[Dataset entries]
######

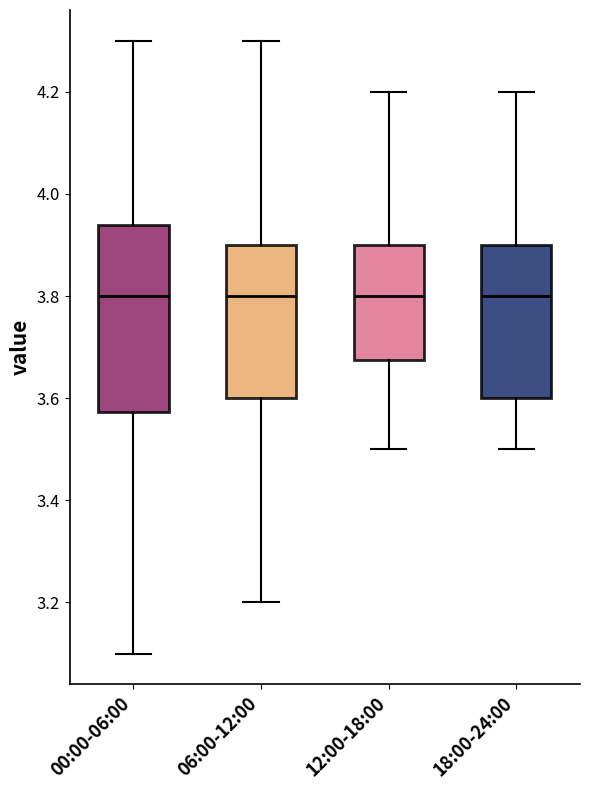

Reading left to right, transcribe this box plot: for each box, give where its median line is, the range the box spans, and where its two whiskers end, as read against the y-axis. The values are not printed on the chart, so give them approximately, as read against the axis.

00:00-06:00: median 3.80, box 3.58 to 3.94, whiskers 3.10 to 4.30
06:00-12:00: median 3.80, box 3.60 to 3.90, whiskers 3.20 to 4.30
12:00-18:00: median 3.80, box 3.68 to 3.90, whiskers 3.50 to 4.20
18:00-24:00: median 3.80, box 3.60 to 3.90, whiskers 3.50 to 4.20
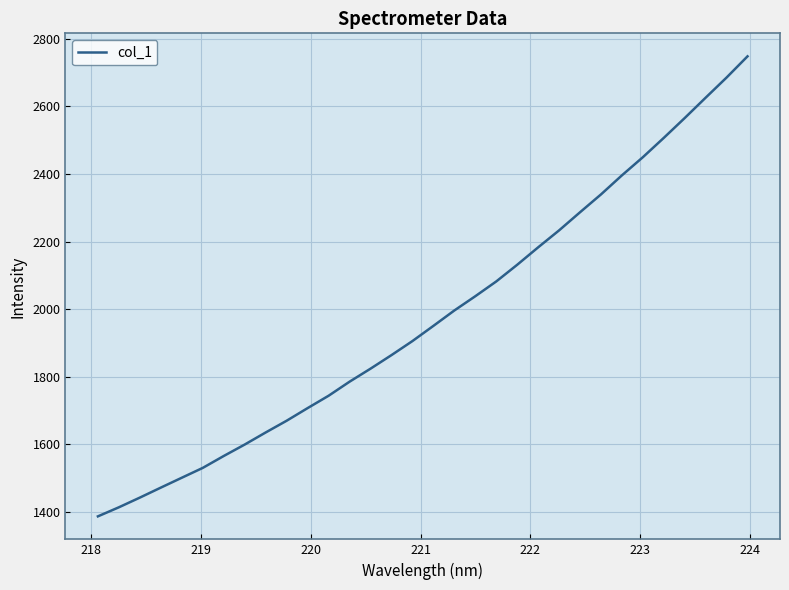

What is the difference between the maximum and minimum values?

1360.7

######

TASK DIRECTIONS
Copy every line of the records above word for word, but leave out the pictures.

TASK RESPONSE
Reading left to right, transcribe this box plot: for each box, give where its median line is, the range the box spans, and where its two whiskers end, as read against the y-axis. The values are not printed on the chart, so give them approximately, as read against the axis.

00:00-06:00: median 3.80, box 3.58 to 3.94, whiskers 3.10 to 4.30
06:00-12:00: median 3.80, box 3.60 to 3.90, whiskers 3.20 to 4.30
12:00-18:00: median 3.80, box 3.68 to 3.90, whiskers 3.50 to 4.20
18:00-24:00: median 3.80, box 3.60 to 3.90, whiskers 3.50 to 4.20

What is the difference between the maximum and minimum values?

1360.7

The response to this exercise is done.